---------- Information supplied
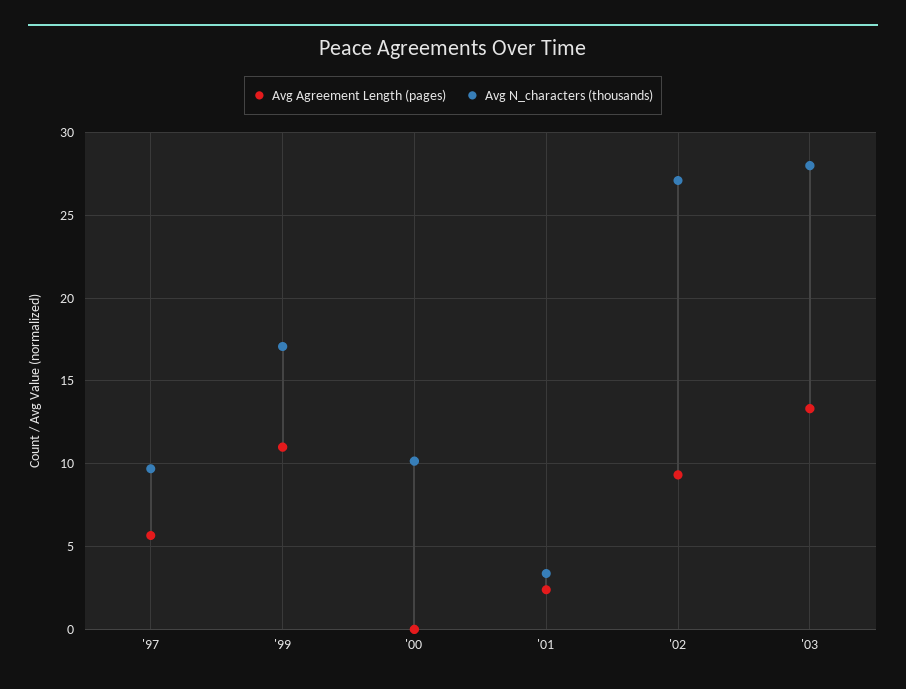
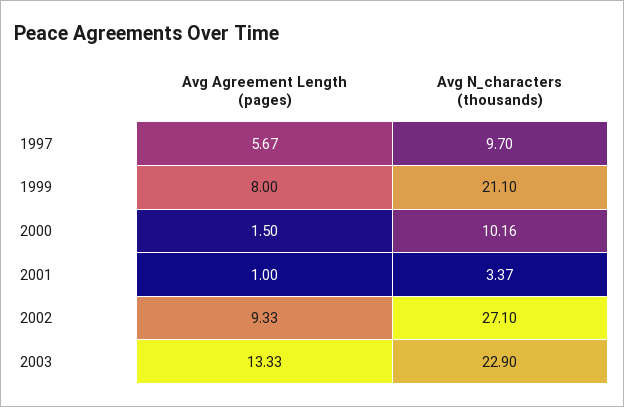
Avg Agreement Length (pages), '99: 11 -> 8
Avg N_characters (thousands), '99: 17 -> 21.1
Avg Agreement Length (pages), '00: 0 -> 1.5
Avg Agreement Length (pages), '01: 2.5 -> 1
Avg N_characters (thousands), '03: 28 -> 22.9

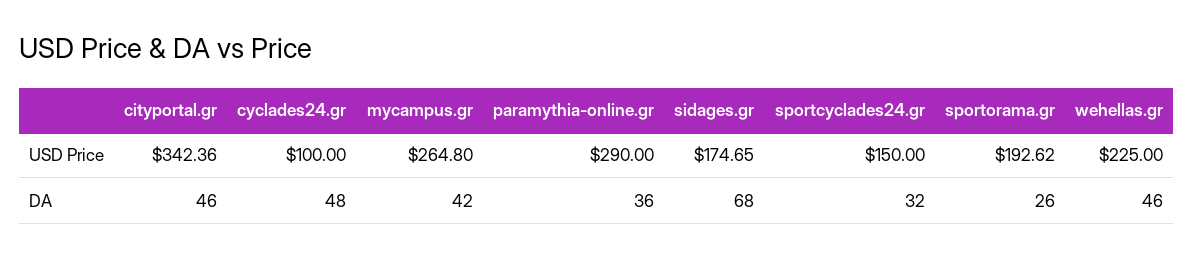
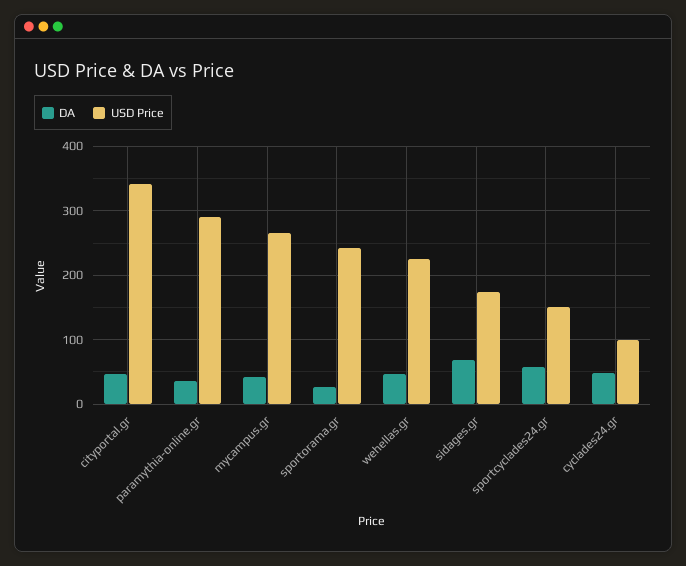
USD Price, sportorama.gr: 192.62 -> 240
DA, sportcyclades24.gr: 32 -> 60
--------------------
Assigned task
Every line above should be printed again word for word, without its pictures.

Expected answer
Avg Agreement Length (pages), '99: 11 -> 8
Avg N_characters (thousands), '99: 17 -> 21.1
Avg Agreement Length (pages), '00: 0 -> 1.5
Avg Agreement Length (pages), '01: 2.5 -> 1
Avg N_characters (thousands), '03: 28 -> 22.9

USD Price, sportorama.gr: 192.62 -> 240
DA, sportcyclades24.gr: 32 -> 60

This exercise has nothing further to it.